# QSI Battery only, first timer needs help



## denray (Jan 5, 2008)

I am doing my first QSI system, Bat. only, with the sound, any and all advice welcomed.
Simple sketches would be appreciated
I have done TE and airwire
I don't need QSI for dummies, I am THE QSI dummy I am doing LGB 2-6-6-2 mallet, it is stripped, two wires coming from each motor.All Track power stuff disconnected. it has two speakers, head light. tail light 
I have the magnum sound board

Thanks for the help
Dennis
[email protected]


----------



## Greg Elmassian (Jan 3, 2008)

Battery goes to track + and - 
Put the two motors in parallel and hook to the motor leads. 
Connect the speaker 

Now connect your gwire receiver and test it. Resist the impulse to hook everything up at once. 

When you have that working, you will need to address dropping resistors for the lights. 

Regards, Greg


----------



## TonyWalsham (Jan 2, 2008)

Why would you strip the electrics out of the Mallet? 
Surely the QSI pcb would simply plug in like it does in other PnP sockets?


----------



## denray (Jan 5, 2008)

Greg 
You missed the most important word "DUMMY" my reciever does not say Track or motor it says GND - PWR - RX+ - RX+ - GND in that order, and it has the long flat white lead that plugs into the sound modual 
Dennis


----------



## TonyWalsham (Jan 2, 2008)

My apologies gents. I erroneously assumed it was the Bachmann Mallet. 

Smack smack Tony. 

Repeat after me. 
Read thoroughly before replying and putting your foot in it.


----------



## Greg Elmassian (Jan 3, 2008)

Dennis, the part that has the flat cable is the receiver/transceiver... you make no connections to it other than the flat cable to the QSI unit. 

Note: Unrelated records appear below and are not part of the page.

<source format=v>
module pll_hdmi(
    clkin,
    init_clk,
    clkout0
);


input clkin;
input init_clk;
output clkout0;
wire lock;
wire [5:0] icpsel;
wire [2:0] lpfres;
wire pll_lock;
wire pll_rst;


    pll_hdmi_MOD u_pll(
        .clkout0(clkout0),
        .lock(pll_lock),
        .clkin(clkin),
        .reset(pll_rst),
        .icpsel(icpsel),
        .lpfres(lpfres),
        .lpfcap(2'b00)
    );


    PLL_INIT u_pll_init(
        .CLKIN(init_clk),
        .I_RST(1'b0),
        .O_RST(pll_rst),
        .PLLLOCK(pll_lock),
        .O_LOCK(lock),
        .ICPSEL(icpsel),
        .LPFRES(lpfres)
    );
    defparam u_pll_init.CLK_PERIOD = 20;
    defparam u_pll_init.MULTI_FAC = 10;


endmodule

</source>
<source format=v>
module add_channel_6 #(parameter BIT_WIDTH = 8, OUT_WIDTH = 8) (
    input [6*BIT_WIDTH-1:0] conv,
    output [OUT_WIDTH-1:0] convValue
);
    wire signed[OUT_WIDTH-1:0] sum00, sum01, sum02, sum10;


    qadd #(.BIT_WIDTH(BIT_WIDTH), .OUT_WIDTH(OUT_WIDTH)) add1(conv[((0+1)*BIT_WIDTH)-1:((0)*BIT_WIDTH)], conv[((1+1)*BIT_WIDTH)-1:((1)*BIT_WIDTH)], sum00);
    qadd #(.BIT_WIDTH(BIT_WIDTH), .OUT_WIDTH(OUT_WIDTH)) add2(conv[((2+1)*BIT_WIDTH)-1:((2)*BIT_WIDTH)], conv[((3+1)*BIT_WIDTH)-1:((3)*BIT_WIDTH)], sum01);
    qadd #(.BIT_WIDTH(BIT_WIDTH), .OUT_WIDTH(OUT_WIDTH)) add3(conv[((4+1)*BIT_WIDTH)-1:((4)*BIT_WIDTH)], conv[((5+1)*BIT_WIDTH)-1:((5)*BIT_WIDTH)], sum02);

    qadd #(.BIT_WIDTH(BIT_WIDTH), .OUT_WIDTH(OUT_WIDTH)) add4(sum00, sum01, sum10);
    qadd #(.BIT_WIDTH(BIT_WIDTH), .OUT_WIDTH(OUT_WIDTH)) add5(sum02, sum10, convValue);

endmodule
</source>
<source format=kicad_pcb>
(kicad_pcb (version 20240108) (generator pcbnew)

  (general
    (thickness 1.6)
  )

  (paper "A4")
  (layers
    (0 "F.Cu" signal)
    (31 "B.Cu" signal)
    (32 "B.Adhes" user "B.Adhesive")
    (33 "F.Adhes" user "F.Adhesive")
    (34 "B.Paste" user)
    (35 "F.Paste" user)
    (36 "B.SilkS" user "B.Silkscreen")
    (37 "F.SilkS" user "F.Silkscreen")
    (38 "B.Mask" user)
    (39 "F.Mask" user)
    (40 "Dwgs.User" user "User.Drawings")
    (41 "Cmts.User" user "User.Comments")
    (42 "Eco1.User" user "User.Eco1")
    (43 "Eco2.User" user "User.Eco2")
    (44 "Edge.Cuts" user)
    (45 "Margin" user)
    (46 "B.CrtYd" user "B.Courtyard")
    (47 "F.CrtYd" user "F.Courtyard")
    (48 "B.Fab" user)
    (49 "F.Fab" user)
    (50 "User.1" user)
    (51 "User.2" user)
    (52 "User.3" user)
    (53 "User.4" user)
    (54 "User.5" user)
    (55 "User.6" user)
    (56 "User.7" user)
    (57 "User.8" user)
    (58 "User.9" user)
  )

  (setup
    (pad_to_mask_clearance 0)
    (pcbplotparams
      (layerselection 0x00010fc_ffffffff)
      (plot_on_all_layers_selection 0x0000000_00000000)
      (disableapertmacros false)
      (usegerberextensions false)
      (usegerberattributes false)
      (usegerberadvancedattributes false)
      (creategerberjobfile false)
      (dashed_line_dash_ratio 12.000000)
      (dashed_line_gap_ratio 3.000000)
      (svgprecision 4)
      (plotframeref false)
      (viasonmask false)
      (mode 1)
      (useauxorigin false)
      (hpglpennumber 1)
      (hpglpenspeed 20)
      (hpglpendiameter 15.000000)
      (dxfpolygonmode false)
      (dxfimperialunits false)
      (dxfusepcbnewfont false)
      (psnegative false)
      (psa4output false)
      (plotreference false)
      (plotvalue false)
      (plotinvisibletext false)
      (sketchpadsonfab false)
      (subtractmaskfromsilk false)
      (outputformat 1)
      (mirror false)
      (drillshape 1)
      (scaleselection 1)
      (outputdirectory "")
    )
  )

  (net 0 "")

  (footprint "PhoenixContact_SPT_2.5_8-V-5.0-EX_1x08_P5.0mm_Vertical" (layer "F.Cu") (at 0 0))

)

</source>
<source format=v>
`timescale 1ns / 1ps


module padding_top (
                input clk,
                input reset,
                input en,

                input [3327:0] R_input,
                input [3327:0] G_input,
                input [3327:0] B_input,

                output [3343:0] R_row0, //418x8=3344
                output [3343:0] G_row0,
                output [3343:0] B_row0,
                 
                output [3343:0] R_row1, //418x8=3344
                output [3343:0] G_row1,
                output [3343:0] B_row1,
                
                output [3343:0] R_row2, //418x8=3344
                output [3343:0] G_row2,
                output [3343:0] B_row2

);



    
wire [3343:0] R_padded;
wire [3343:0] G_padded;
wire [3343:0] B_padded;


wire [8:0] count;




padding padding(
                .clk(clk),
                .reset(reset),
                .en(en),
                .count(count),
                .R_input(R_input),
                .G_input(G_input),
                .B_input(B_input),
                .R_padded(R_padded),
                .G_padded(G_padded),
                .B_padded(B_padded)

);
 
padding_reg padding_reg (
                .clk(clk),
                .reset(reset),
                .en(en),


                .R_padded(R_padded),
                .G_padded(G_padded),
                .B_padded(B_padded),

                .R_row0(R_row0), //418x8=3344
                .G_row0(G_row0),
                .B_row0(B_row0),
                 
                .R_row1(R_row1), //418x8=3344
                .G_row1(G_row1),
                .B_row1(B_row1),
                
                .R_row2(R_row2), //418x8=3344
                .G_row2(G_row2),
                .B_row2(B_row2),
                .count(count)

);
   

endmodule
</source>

The QSI is not a sound module, it is a full functioned motor and sound unit. 

Do you have the "magnum" unit, which is the small board that the QSI plugs into? It has a set of screw terminals at one end, and that is where you will find the connections I referenced. 

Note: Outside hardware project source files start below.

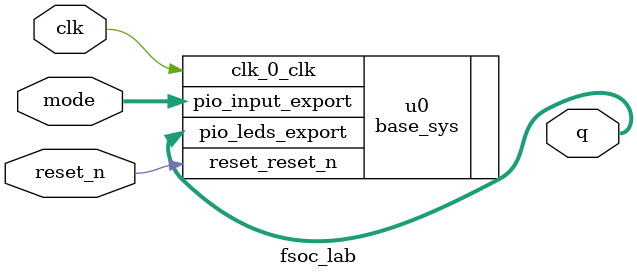
<source format=sv>
module fsoc_lab(

 //for use with max10 deca board
 //(* chip_pin = "M8" *) input logic clk, --50MHz input clock @ 2.5V
 //(* chip_pin = "J21" *) input logic reset_n, --slide switch
 //(* chip_pin = "H21, H22" *) input logic [1:0] mode, --2 push buttons
 //(* chip_pin = "C5, B4, A5, C4, B7, A6, C8, C7" *) output logic [7:0] q --LED[7] to LED[0]
 
 //for use with cyclone V gx starter kit
 (* chip_pin = "H12" *) input logic clk, // --50MHz input clock @ 2.5V
 (* chip_pin = "AC9" *) input logic reset_n, // --Slide switch "SW0" @ 1.2V
 (* chip_pin = "P11, P12" *) input logic [1:0] mode, // --Push buttons "KEY1, KEY2" @1.2V (debounced)
 (* chip_pin = "H9, H8, B6, A5, E9, D8, K6, L7" *) output logic [7:0] q //--8 LEDs "LEDG[7]" to "LEDG[0]" @1.2V

);

base_sys u0 (
	.clk_0_clk          (clk), 		//   	clk.clk
	.pio_input_export  (mode), 		//		pio_input.export
	.pio_leds_export   (q),  			//  	pio_leds.export
	.reset_reset_n     (reset_n)		//   	reset.reset_n
); 


endmodule
</source>
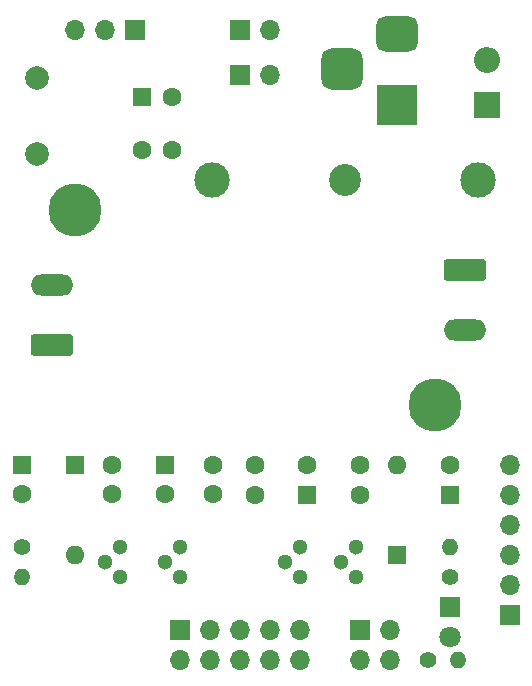
<source format=gts>
G04 #@! TF.GenerationSoftware,KiCad,Pcbnew,6.0.4+dfsg-1+b1*
G04 #@! TF.CreationDate,2022-04-24T01:25:24+03:00*
G04 #@! TF.ProjectId,yatabaza-power,79617461-6261-47a6-912d-706f7765722e,rev?*
G04 #@! TF.SameCoordinates,Original*
G04 #@! TF.FileFunction,Soldermask,Top*
G04 #@! TF.FilePolarity,Negative*
%FSLAX46Y46*%
G04 Gerber Fmt 4.6, Leading zero omitted, Abs format (unit mm)*
G04 Created by KiCad (PCBNEW 6.0.4+dfsg-1+b1) date 2022-04-24 01:25:24*
%MOMM*%
%LPD*%
G01*
G04 APERTURE LIST*
G04 Aperture macros list*
%AMRoundRect*
0 Rectangle with rounded corners*
0 $1 Rounding radius*
0 $2 $3 $4 $5 $6 $7 $8 $9 X,Y pos of 4 corners*
0 Add a 4 corners polygon primitive as box body*
4,1,4,$2,$3,$4,$5,$6,$7,$8,$9,$2,$3,0*
0 Add four circle primitives for the rounded corners*
1,1,$1+$1,$2,$3*
1,1,$1+$1,$4,$5*
1,1,$1+$1,$6,$7*
1,1,$1+$1,$8,$9*
0 Add four rect primitives between the rounded corners*
20,1,$1+$1,$2,$3,$4,$5,0*
20,1,$1+$1,$4,$5,$6,$7,0*
20,1,$1+$1,$6,$7,$8,$9,0*
20,1,$1+$1,$8,$9,$2,$3,0*%
G04 Aperture macros list end*
%ADD10C,1.600000*%
%ADD11R,1.600000X1.600000*%
%ADD12R,3.500000X3.500000*%
%ADD13RoundRect,0.750000X-1.000000X0.750000X-1.000000X-0.750000X1.000000X-0.750000X1.000000X0.750000X0*%
%ADD14RoundRect,0.875000X-0.875000X0.875000X-0.875000X-0.875000X0.875000X-0.875000X0.875000X0.875000X0*%
%ADD15O,1.600000X1.600000*%
%ADD16R,1.700000X1.700000*%
%ADD17O,1.700000X1.700000*%
%ADD18O,1.300000X1.300000*%
%ADD19C,1.300000*%
%ADD20C,1.400000*%
%ADD21O,1.400000X1.400000*%
%ADD22C,2.000000*%
%ADD23C,2.700000*%
%ADD24C,3.000000*%
%ADD25R,1.800000X1.800000*%
%ADD26C,1.800000*%
%ADD27R,2.200000X2.200000*%
%ADD28O,2.200000X2.200000*%
%ADD29C,4.500000*%
%ADD30RoundRect,0.250000X1.550000X-0.650000X1.550000X0.650000X-1.550000X0.650000X-1.550000X-0.650000X0*%
%ADD31O,3.600000X1.800000*%
%ADD32RoundRect,0.250000X-1.550000X0.650000X-1.550000X-0.650000X1.550000X-0.650000X1.550000X0.650000X0*%
G04 APERTURE END LIST*
D10*
X46355000Y-55245000D03*
X46355000Y-52745000D03*
X25400000Y-52705000D03*
X25400000Y-55205000D03*
D11*
X53975000Y-55245000D03*
D10*
X53975000Y-52745000D03*
D11*
X17780000Y-52705000D03*
D10*
X17780000Y-55205000D03*
X37465000Y-55245000D03*
X37465000Y-52745000D03*
X33972500Y-52705000D03*
X33972500Y-55205000D03*
D11*
X41910000Y-55245000D03*
D10*
X41910000Y-52745000D03*
D11*
X29845000Y-52705000D03*
D10*
X29845000Y-55205000D03*
D12*
X49530000Y-22225000D03*
D13*
X49530000Y-16225000D03*
D14*
X44830000Y-19225000D03*
D11*
X49530000Y-60325000D03*
D15*
X49530000Y-52705000D03*
D11*
X22225000Y-52705000D03*
D15*
X22225000Y-60325000D03*
D16*
X59055000Y-65405000D03*
D17*
X59055000Y-62865000D03*
X59055000Y-60325000D03*
X59055000Y-57785000D03*
X59055000Y-55245000D03*
X59055000Y-52705000D03*
D16*
X36195000Y-15875000D03*
D17*
X38735000Y-15875000D03*
D16*
X27305000Y-15875000D03*
D17*
X24765000Y-15875000D03*
X22225000Y-15875000D03*
D18*
X46037500Y-62230000D03*
D19*
X44767500Y-60960000D03*
X46037500Y-59690000D03*
D18*
X26035000Y-62230000D03*
D19*
X24765000Y-60960000D03*
X26035000Y-59690000D03*
D18*
X41275000Y-62230000D03*
D19*
X40005000Y-60960000D03*
X41275000Y-59690000D03*
D18*
X31115000Y-62230000D03*
D19*
X29845000Y-60960000D03*
X31115000Y-59690000D03*
D20*
X53975000Y-62230000D03*
D21*
X53975000Y-59690000D03*
D20*
X17780000Y-59690000D03*
D21*
X17780000Y-62230000D03*
D11*
X27940000Y-21590000D03*
D10*
X30440000Y-21590000D03*
X27940000Y-26035000D03*
X30440000Y-26035000D03*
D22*
X19050000Y-20002500D03*
X19050000Y-26402500D03*
D23*
X45085000Y-28575000D03*
D24*
X56335000Y-28575000D03*
X33835000Y-28575000D03*
D25*
X53975000Y-64770000D03*
D26*
X53975000Y-67310000D03*
D20*
X52120000Y-69215000D03*
D21*
X54660000Y-69215000D03*
D27*
X57150000Y-22225000D03*
D28*
X57150000Y-18415000D03*
D29*
X22225000Y-31115000D03*
X52705000Y-47625000D03*
D30*
X20320000Y-42545000D03*
D31*
X20320000Y-37465000D03*
D32*
X55245000Y-36195000D03*
D31*
X55245000Y-41275000D03*
D16*
X31115000Y-66675000D03*
D17*
X31115000Y-69215000D03*
X33655000Y-66675000D03*
X33655000Y-69215000D03*
X36195000Y-66675000D03*
X36195000Y-69215000D03*
X38735000Y-66675000D03*
X38735000Y-69215000D03*
X41275000Y-66675000D03*
X41275000Y-69215000D03*
D16*
X46355000Y-66675000D03*
D17*
X46355000Y-69215000D03*
X48895000Y-66675000D03*
X48895000Y-69215000D03*
D16*
X36195000Y-19685000D03*
D17*
X38735000Y-19685000D03*
M02*

</source>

The magnum board has 2 sockets on it, one with 12 pins the other with 10... the screw terminals are on the far side of this picture










Regards, Greg


----------



## blueregal (Jan 3, 2008)

Greg in his 1st post he states he has the magnum board! Regal


----------



## denray (Jan 5, 2008)

Greg
This is starting to make a little since, Mine did not come with the bottom component you show, I saw all them pins and I thought wow, I guess if you have the right loco maybe it will come with the proper hook up for that, I think St Aubin did not send it all or maybe that is an ascessory. I will check with QSI. I do sincerly appreciate all the help.
Dennis


----------



## Greg Elmassian (Jan 3, 2008)

Ahh, Jerry, years of experience have taught me to check the obvious first! 

The "magnum" is properly defined as the QSI circuit board PLUS the small socket board, i.e. the TWO items shown in the picture above. 

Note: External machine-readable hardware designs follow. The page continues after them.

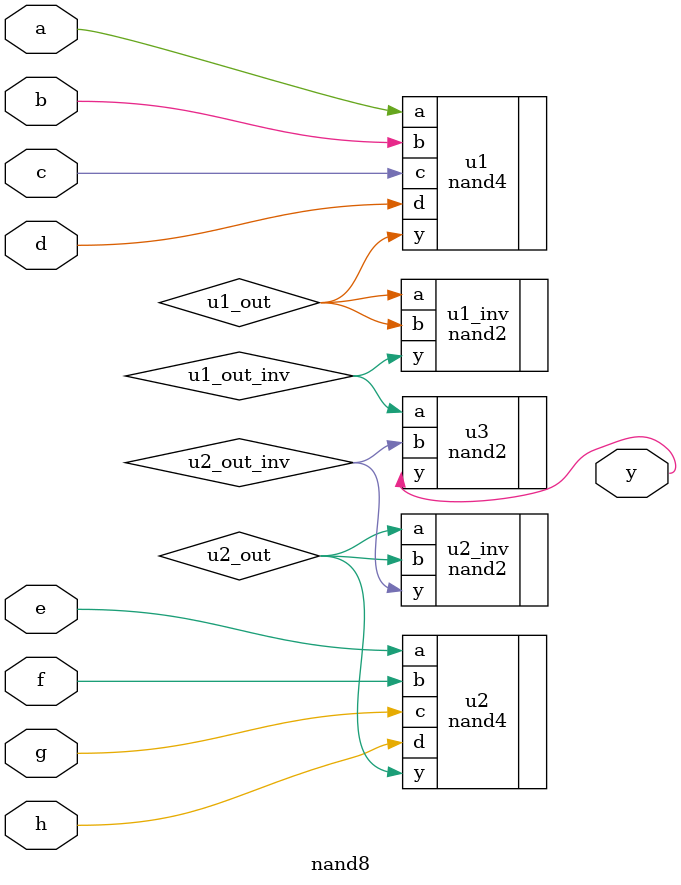
<source format=sv>
`timescale 1ns / 1ps

module nand8 ( 
    input  logic a, b, c, d, e, f, g, h,
    output logic y
);

    logic u1_out, u1_out_inv;
    logic u2_out, u2_out_inv;

    
    nand4 u1 (.a(a), .b(b), .c(c), .d(d), .y(u1_out));
    nand2 u1_inv (.a(u1_out), .b(u1_out), .y(u1_out_inv));

    
    nand4 u2 (.a(e), .b(f), .c(g), .d(h), .y(u2_out));
    nand2 u2_inv (.a(u2_out), .b(u2_out), .y(u2_out_inv));


    nand2 u3 (.a(u1_out_inv), .b(u2_out_inv), .y(y));

endmodule

</source>
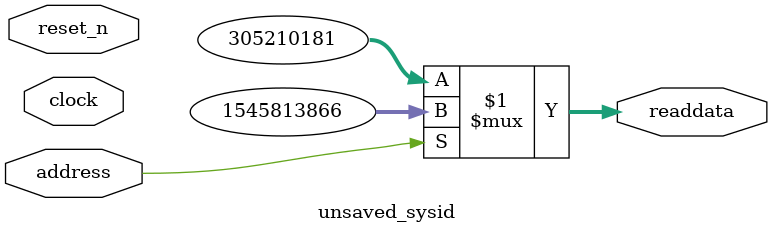
<source format=v>



// synthesis translate_off
`timescale 1ns / 1ps
// synthesis translate_on

// turn off superfluous verilog processor warnings 
// altera message_level Level1 
// altera message_off 10034 10035 10036 10037 10230 10240 10030 

module unsaved_sysid (
               // inputs:
                address,
                clock,
                reset_n,

               // outputs:
                readdata
             )
;

  output  [ 31: 0] readdata;
  input            address;
  input            clock;
  input            reset_n;

  wire    [ 31: 0] readdata;
  //control_slave, which is an e_avalon_slave
  assign readdata = address ? 1545813866 : 305210181;

endmodule



</source>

But many people and distributors get confused. They should have never described it this way. There should be two products, the QSI decoder board, and the optional "non plug and play" board... 

Dennis you need that board, which should cost about $17... 

When you get the board, the screw terminals are labeled... 

Let us know when you get to the next step. 

Regards, Greg


----------



## denray (Jan 5, 2008)

Greg
I ordered the bottom part today I will go from there. THANKS for your help, I am sure I will be calling on you again.
Dennis


----------